I didn’t relish the thought of spending a couple of hours watching him act daft around a group of Happy Feet-type co-stars.

It’s so long since I’ve watched a Carrey film my first impression was how much he appeared to have aged.

But with age there appears to have come some acting wisdom, with Carrey managing to rein in the facial grimaces.

His character, the eponymous Mr Tom Popper, is a successful workaholic businessman who is glad when the weekends are over so that he can get back to the office.

He is divorced and his two children don’t enjoy spending time with him, having learnt that dad’s work takes priority over them.

This is an almost identical situation to Popper’s own childhood when his explorer dad was away for long periods of times, missing birthdays and special occasions, until the emotional distance between father and son was as wide as the physical one.

When the family solicitor tells Popper that his father has died he barely registers it and looks bored when he is told that he has been left a package.

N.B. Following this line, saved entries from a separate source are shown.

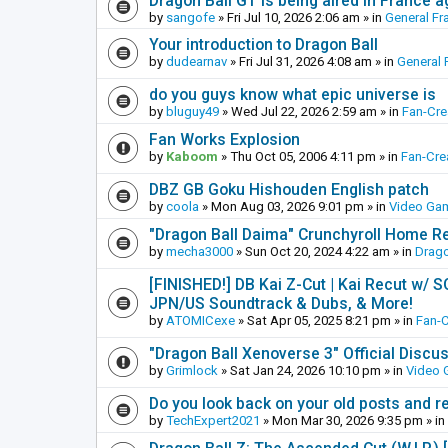
Dragon Ball GT is being aired in France 
by
sangofe
»
Fri Jul 10, 2026 2:06 am
» in
General Fr
Your introduction to Dragon Ball
by
dudearnav
»
Fri Jul 31, 2026 4:08 am
» in
General 
do you guys know what epic universe is
by
bluguy49
»
Wed Jul 22, 2026 2:59 am
» in
Fan-Cr
Fan Works Explosion
by
Kaboom
»
Thu Oct 05, 2006 4:11 pm
» in
Fan-Cre
DBZ GB Goku Hishouden English patch
by
coola
»
Mon Aug 03, 2026 9:01 pm
» in
Video Ga
"Dragon Ball Daima" Crunchyroll Home R
by
mecha3000
»
Sun Oct 20, 2024 4:22 am
» in
Drago
[FINISHED!] DB Kai Z-Cut | Kai Recut w/ 
JPN/US Soundtrack & Dubs, & More!
by
ATOMICexe
»
Sat Apr 05, 2025 8:21 pm
» in
Fan-
"Dragon Ball Xenoverse 3" Official Discu
by
Grimlock
»
Sat Jan 24, 2026 10:10 pm
» in
Video
Do you look back on your old posts and r
by
TechExpert2021
»
Mon Mar 30, 2026 9:35 pm
» in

But he is forced to sit up and take notice when the package arrives and his legacy turns out to be six penguins.

Popper’s stylish New York apartment is soon over-run with the waddling birds who begin to impact on his life in more ways than one.

Suddenly his children see him as a cool dad and want to spend more time with him, although his teenage daughter takes some winning over.

In typical teenage fashion she spends most of her time texting and Popper has to figure out what her abbreviated speech means.

“BFF? That’s your big fat friend right?” he asks.

Meanwhile in his working life, Popper is attempting to close a deal on buying the Tavern on the Green restaurant in Central Park, which his company wants to tear down so it can build on the land.

The property is owned by Mrs Van Gundy, a sprightly Angela Lansbury, who is notoriously difficult to deal with and who doesn’t want to sell.

She sees straight through Popper’s oily sales patter and says she will only sell to someone who knows his own worth - and not in the financial sense.

Cue Popper’s big life lesson, courtesy of the half dozen birds which have now turned his apartment into a winter wonderland.

The snow turns into sentimental slush as Popper reconnects with not just his children, but his ex-wife (Carla Gugino) as well.

There is an ongoing battle with the film’s baddy, zoo keeper Nat Jones (Clark Gregg), who wants to take the penguins away.

And Popper’s personal assistant Pippi (Ophelia Lovibond) adds an extra comic touch. She talks mostly in words beginning with p, which she pronounces perfectly properly.